Kintsugi, diğer adıyla kintsukuroi, tarihi 15. yüzyıl Japonyası’na dayanan bir “tamir sanatı”. Eski Japonca kintsugi kelimesi dilimize “altın birleştirme/tamir,” ya da “altınla yamama” olarak çevriliyor.
Kintsugi zanaatının altında yatan felsefe kırılan veya eskiyen eşyalardaki güzelliği görmek şeklinde tanımlanan “wabi-sabi.” Bu felsefeye göre kintsugi tekniğiyle kırılan eşyalar yeniden bir araya getirilerek onlara yeni bir yaşam ve amaç kazandırılıyor.
Rivayete göre; zamanın Japon imparatoru, kırılan vazo ve çömleklerini tamir ettirmek için Çin’e gönderiyor ve çok değer verdiği bu eşyaların metal tellerle birbirine tutturulduğunu görünce, metal yerine altın kullanılmasını emrediyor.
Bu sanatın özelliği ortaya çıktığı dönemin koşulları göz önüne alındığında daha çok ortaya çıkıyor. Zira o yıllarda Batı’da, kırılan objelerin değerini yitirdiği ve bir daha kullanılamayacağı inancı hakimken, doğuda yükselen bu zanaat yeniden kullanım gibi ulvi bir amaca da hizmet etmiş oluyor.

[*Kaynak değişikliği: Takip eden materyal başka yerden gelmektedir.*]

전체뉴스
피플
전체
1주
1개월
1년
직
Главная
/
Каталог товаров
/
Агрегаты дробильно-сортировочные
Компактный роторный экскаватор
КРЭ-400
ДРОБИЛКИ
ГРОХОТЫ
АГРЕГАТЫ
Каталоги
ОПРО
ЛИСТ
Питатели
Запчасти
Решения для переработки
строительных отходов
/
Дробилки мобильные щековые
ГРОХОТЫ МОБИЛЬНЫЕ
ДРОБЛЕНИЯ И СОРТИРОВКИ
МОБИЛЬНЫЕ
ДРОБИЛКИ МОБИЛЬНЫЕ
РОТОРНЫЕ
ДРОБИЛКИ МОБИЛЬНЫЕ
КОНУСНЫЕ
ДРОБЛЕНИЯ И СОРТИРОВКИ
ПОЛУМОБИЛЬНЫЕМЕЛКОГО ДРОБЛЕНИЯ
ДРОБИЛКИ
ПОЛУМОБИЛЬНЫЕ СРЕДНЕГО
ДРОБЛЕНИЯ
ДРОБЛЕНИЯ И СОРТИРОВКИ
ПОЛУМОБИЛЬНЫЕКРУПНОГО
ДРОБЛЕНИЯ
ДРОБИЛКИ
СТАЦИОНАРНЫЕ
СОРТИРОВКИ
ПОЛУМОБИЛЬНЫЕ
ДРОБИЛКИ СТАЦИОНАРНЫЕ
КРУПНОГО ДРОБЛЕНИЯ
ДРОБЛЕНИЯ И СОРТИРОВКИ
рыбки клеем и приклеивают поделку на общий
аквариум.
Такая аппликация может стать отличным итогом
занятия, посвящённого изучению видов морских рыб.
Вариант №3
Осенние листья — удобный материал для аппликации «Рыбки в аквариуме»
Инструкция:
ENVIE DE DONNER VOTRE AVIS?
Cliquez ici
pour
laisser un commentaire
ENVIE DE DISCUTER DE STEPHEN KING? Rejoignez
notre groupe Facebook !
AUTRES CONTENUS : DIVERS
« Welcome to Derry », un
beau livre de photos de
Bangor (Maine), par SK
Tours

27 yaşındaki Japon kintsugi sanatçısı Muneaki Shimode, kintsugiyi, “Bozduğunuz bir şeyi kendinizin tamir ettiği, güzel bir yaşam biçimi.” şeklinde tanımlıyor. Önemli olan kırılan eşyaların deformasyonlarını gizleyerek “eskisinden daha iyi” ya da “yeni gibi” bir hale getirmek değil, tam tersine bu deformasyonları mümkün olduğunca ortaya çıkarmak.
Ortaya çıkan eser herkesin beğenisini kazanıyor ve dönemin moda akımı haline geliyor. Öyle ki bazı koleksiyonerler, sadece kintsugi yapabilmek için sağlam vazoları fırlatıp kırıyor ve altınla geri yapıştırıyor.
Günümüzde tekrar trend olan yeni kintsugi’de de aynı eskisinde olduğu gibi kırılan porselenler birleştiriliyor. Altın, gümüş veya platinin vernikle karıştırılmasıyla elde edilen madde, kırık porselenleri birleştirmek için kullanılıyor ve ortaya birbirinden güzel sanat eserleri çıkıyor.
Japonların bu sanatı, bizlerin kişisel gelişim yolculuğunu anlatmakta. Kırılsak da, dağılsak da, o izleri saklamadan, kendiyle barışık ve daha değerliyiz.